Legendary gold trader Jim Sinclair has sent an email alert to subscribers warning that the FDIC is not sufficiently capitalized to sustain FDIC insured deposits for the coming bail-in, and boldly predicts that the FDIC will not pay in cash, but will rather pay in special issue US Treasury instruments that will be salable only over a 5 year period!
Sinclair goes on to state that the systemic risk is MUCH HIGHER in 2013/14 than it was at the peak of the financial crisis in early 2009, and that gold will now trade at NEW HIGHS.
Sinclair’s full alert is below:
From Jim Sinclair:
Bails-ins do not require a crisis to occur and can surface one bank at a time, spread out over years.
Too big to fail is no longer valid at all.
Those that are not already international will find it very difficult to navigate the hoops that must be crossed for a Westerner to open an account anywhere internationally. For those that cannot think internationally, think very local, smaller local banks that have not taken bail-out or TARP money.
Gold is for saving, especially now at these extremely discounted price. Gold is no problem now as it will trade to new highs.
The major situation is deposits above insurance levels in banks too big to fail.
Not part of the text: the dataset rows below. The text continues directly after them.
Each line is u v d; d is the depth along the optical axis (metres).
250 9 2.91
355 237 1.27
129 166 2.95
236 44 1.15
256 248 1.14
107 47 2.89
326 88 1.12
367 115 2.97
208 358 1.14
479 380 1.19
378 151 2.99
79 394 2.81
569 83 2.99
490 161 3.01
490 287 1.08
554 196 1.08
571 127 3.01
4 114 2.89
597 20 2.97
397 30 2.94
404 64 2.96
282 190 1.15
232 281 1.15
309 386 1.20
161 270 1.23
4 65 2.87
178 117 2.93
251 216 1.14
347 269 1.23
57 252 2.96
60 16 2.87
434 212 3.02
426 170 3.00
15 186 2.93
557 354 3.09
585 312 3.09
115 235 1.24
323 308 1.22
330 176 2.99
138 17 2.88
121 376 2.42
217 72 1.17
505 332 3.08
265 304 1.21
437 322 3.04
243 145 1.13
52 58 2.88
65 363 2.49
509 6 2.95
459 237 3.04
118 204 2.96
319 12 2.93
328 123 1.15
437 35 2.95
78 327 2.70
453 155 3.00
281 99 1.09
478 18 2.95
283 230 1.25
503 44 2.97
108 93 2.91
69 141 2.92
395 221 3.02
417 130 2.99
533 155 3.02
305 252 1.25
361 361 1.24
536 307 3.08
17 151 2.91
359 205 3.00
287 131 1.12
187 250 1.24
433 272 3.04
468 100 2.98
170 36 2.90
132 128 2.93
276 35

Those deposits are directly in harm’s way.
The next situation is your retirement accounts as targets for the IMF and governments to secure as fonts of capital into which to place sovereign paper.
The following situation is the FDIC itself which is not capitalized to insure the huge amounts of deposits it has undertaken from one to $250,000.
The idea that you can have multiple FDIC insured accounts at $250,000 and collect on all of them is a pure gamble on the goodness of the government’s interpretation.
To be convinced that SIPC can insure all the securities that they hold themselves out to do in a systemic problem is absolutely foolish and total nonsense.
The idea that the FDIC or SIPC will pay in cash is total madness in a systemic crisis. They will pay in special issue US Treasury instruments that will be salable only over a specific amounts of years, more than likely five years.
The chances of a systemic crisis have risen since 2009, not lessened because of the dependency of the Western world economy on constant QE plus accumulated QE.
The risk is higher than in 2009, not less in 2013/2014.